Analysis of the HIV/AIDS Data Using Joint Modeling of Longitudinal (k,l)-Inflated Count and Time to Event Data in Clinical Trials

Abstract

Generalized linear mixed effect models (GLMEMs) are widely applied for the analysis of correlated non-Gaussian data such as those found in longitudinal studies. On the other hand, the Cox (proportional hazards, PHs) and the accelerated failure time (AFT) regression models are two well-known approaches in survival analysis to modeling time to event (TTE) data. In this article, we develop joint modeling of longitudinal count (LC) and TTE data and consider extensions with fixed effects and parametric random effects in our proposed joint models. The LC response is inflated in two points k and l (k < l) and we use some members of (k, l)-inflated power series distribution (PSD) as the distribution of this response. Also, for modeling of TTE process, the PHs model of Cox and the AFT model, based on a flexible hazard function, are separately proposed. One of the goals of the present paper is to evaluate and compare the performance of joint models of (k, l)-inflated LC and TTE data under two mentioned approaches via extensive simulations.

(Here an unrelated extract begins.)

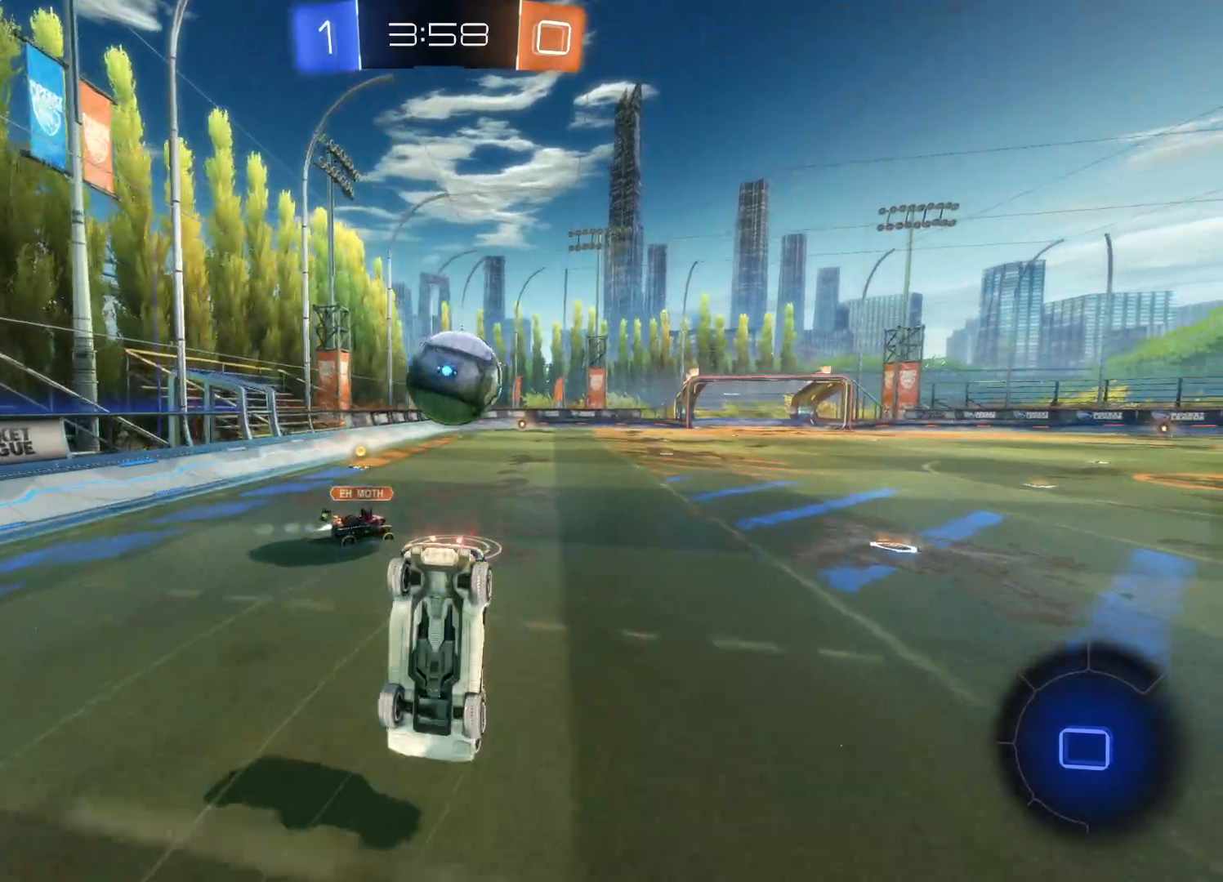
{"buttons": ["TRIANGLE", "R2"], "left_stick": "center", "right_stick": "center", "events": [[66, "CIRCLE", "up"], [166, "left_stick", "center"], [183, "TRIANGLE", "down"], [333, "TRIANGLE", "up"], [483, "TRIANGLE", "down"]]}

The estimation is through the penalized likelihood method, and our concentration is on efficient computation and effective parameter selection. To assist efficient computation, the joint likelihoods of the observations and the latent variables of the random effects are used instead of the marginal likelihood of the observations. Finally, a real AIDS data example is presented to illustrate the potential applications of our joint models.